Nachdem das Bundeskriminalamt die Schweizer Behörden auf den Post aufmerksam gemacht hatte, reagierte die Kantonspolizei Zürich. Sie warf Sengl vor, öffentlich «zu Vergehen mit Gewalttätigkeit oder zu Verbrechen» aufzufordern. Drei Polizisten führten im September 2023 eine Hausdurchsuchung beim IV-Rentner durch. Im Oktober wurde er per Strafbefehl zu einer bedingten Geldstrafe und einer Busse von 300 Franken verurteilt. Zudem wurden ihm Verfahrenskosten von 800 Franken auferlegt.
Bist du noch auf Facebook?
«Verschwendung von Steuergeldern»
Die Staatsanwaltschaft schreibt im Strafbefehl, der 20 Minuten vorliegt, dass Sengl in Kauf nahm, dass die Aussagen zum Bild darauf ausgerichtet waren, Gewalttaten an den genannten Gruppierungen zu verüben. Sengl legte allerdings erfolgreich Einspruch ein: In der Anhörung mit dem Staatsanwalt konnte er diesen überzeugen, dass es sich um ein blosses Jux-Bildli handelt und er kein Interesse daran hatte, zu Gewalt aufzurufen. Das Verfahren wurde anschliessend eingestellt.

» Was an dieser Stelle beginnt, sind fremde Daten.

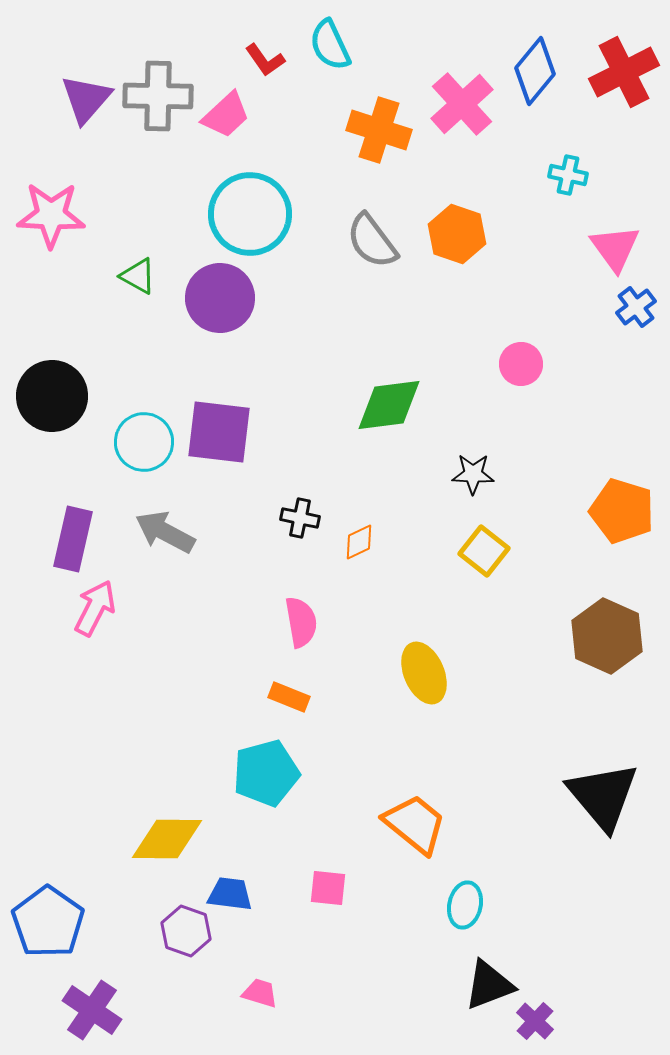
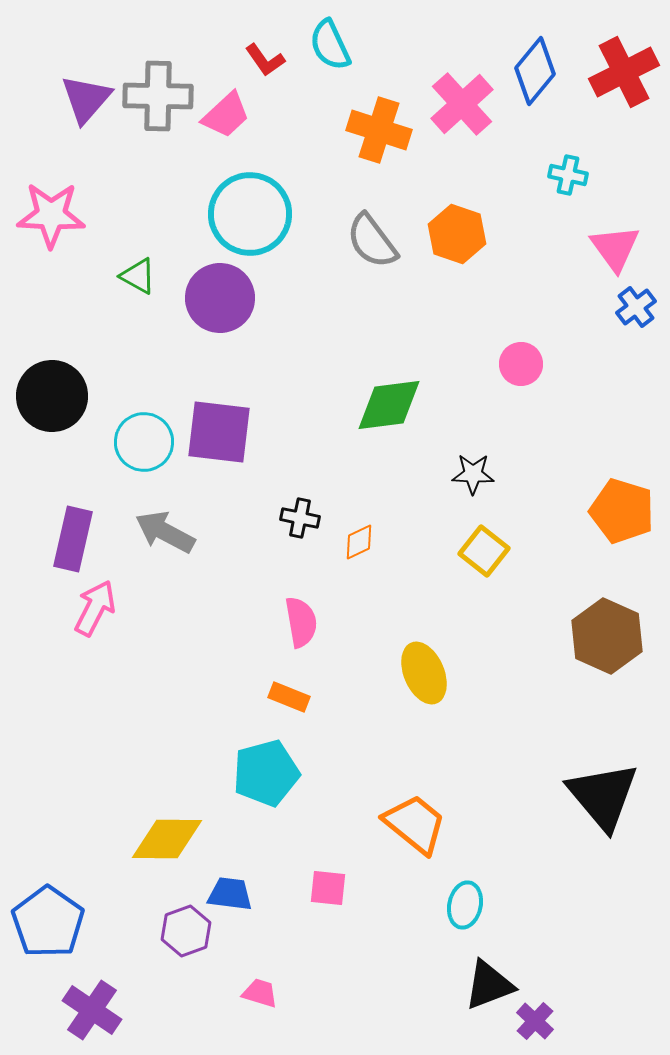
purple hexagon at (186, 931): rotated 21 degrees clockwise
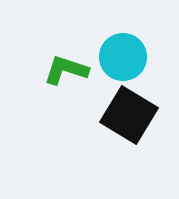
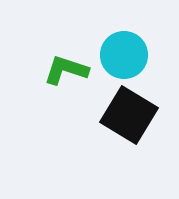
cyan circle: moved 1 px right, 2 px up
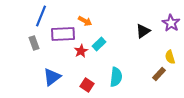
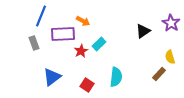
orange arrow: moved 2 px left
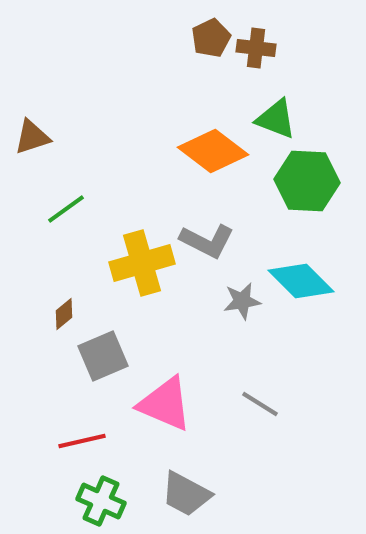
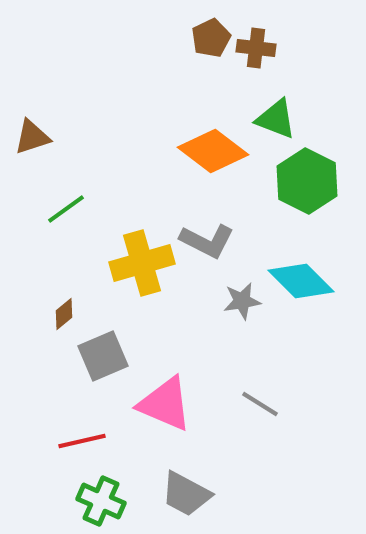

Gegenüber 20 Minuten sagt Sengl: «Was mich ärgert, ist der Aufwand. Morgens um sieben Uhr stehen drei Polizisten in Vollmontur vor meiner Wohnung und führen eine Hausdurchsuchung durch. Ausserdem nehmen sie mir den Computer, das Tablet meiner Tochter und das Handy weg. Eine Verschwendung von Steuergeldern.»
Geschmackloses Bild – aber nicht strafwürdig
Ex-SVP-Kantonsrat Claudio Schmid beriet Sengl bei seinem Einspruch. Wie die Zürcher Justiz reagiert habe, ärgere ihn, sagt Schmid. «Dass die Behörden wegen eines solchen Facebook-Beitrags gleich die Kavallerie schicken und eine Hausdurchsuchung anordnen, ist doch absurd.» Das Bild sei vielleicht geschmacklos gewesen, aber nicht strafwürdig. «Dass wir die Leute wegen so etwas einschüchtern, ist ein Skandal.»
Er habe gedacht, dass die Justizbehörden überlastet seien und mit den Fällen kaum mehr nachkämen, sagt Schmid. «Dieser Fall zeigt exemplarisch, dass dem wohl nicht so ist.» Wohl habe man sich aufgrund der Meldung aus Deutschland derart ins Zeug gelegt.
Das sagt die Staatsanwaltschaft
Die Staatsanwaltschaft sei hier gesetzlich verpflichtet gewesen, die Vorwürfe zu untersuchen, weil es sich um ein Offizialdelikt handelt, sagt Erich Wenzinger, Sprecher der Zürcher Oberstaatsanwaltschaft. Der Ursprung entsprechender Strafanzeigen spiele hierbei keine Rolle.
«Dass das Verfahren bei zunächst erlassenem Strafbefehl nach der Einsprache des Beschuldigten und durchgeführter staatsanwaltschaftlicher Einvernahme zu neuen Erkenntnissen führte und in der Folge eingestellt worden ist, ändert nichts an der gesetzlichen Verpflichtung, eine allfällige Strafbarkeit amtlich abzuklären», sagt Wenzinger. «Verfahrensgang und Resultat zeugen vielmehr von einem funktionierenden Rechtssystem.»